----- Kutipan Sumber
Inggris Cerai dari Uni Eropa Pekan Depan, Pasar Sudah Siap?

Putu Agus Pransuamitra, CNBC Indonesia
26 January 2020 20:01
Inggris Cerai dari Uni Eropa Pekan Depan, Pasar Sudah Siap?
Foto: Anti Brexit aksi protes di depan Gedung Parlemen, London, Britania. REUTERS/Henry Nicholls
Jakarta, CNBC Indonesia - Setelah tiga tahun melakukan perundingan, Inggris akhirnya akan resmi bercerai dengan Uni Eropa (UE) pada Jumat (31/1/2020) pukul 23:00 GMT. Rancangan undang-undang keluarnya Inggris dari UE atau yang dikenal dengan Brexit sudah resmi diteken oleh Perdana Menteri (PM) Boris Johnson pada Sabtu (25/1/2020) kemarin.

Perceraian Inggris dengan Uni Eropa dimulai pada pertengahan 2016 lalu saat rakyat Inggris mengadakan referendum untuk memutuskan apakah Inggris masih akan bergabung dengan UE atau keluar.

PM Inggris saat itu David Cameron berada di pihak yang ingin masih tetap di UE. Dan Boris Johnson, meski satu partai dengan Cameron (Partai Konservatif) merupakan pentolan dari pihak yang menginginkan bercerai.

Hasilnya referendum tersebut terbilang mengejutkan, rakyat Inggris menginginkan bercerai dengan UE. Dampaknya pasar finansial Inggris mengalami shock, nilai tukar poundsterling jeblok ke level terendah dalam 30 tahun terakhir, dan yield obligasi tenor 10 tahun turun hingga ke rekor terendah sepanjang masa.

Sementara itu, indeks FTSE 100 Inggris turun ke level terlemah lima bulan. Tetapi yang menarik, FTSE hanya mengalami aksi jual selama dua hari, setelahnya justru terus menguat.
----------
Deskripsi Tugas:
Sebutkan semua nama orang yang tercantum dalam artikel tentang Brexit. Data tidak diperlukan untuk menyelesaikan tugas.
----- Data
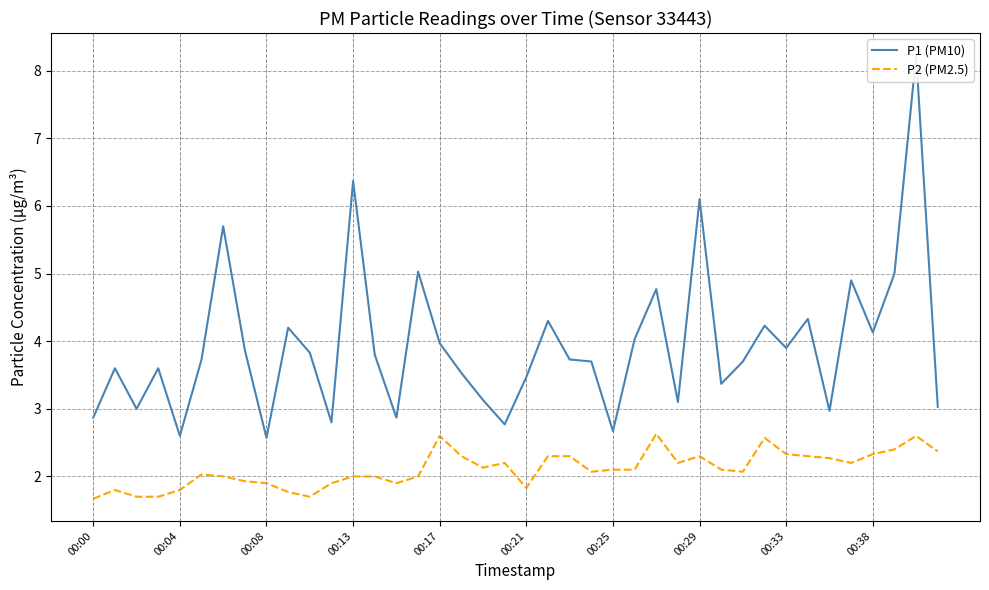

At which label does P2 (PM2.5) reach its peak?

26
----------
Jawaban Latihan:
Putu Agus Pransuamitra, Henry Nicholls, Boris Johnson, David Cameron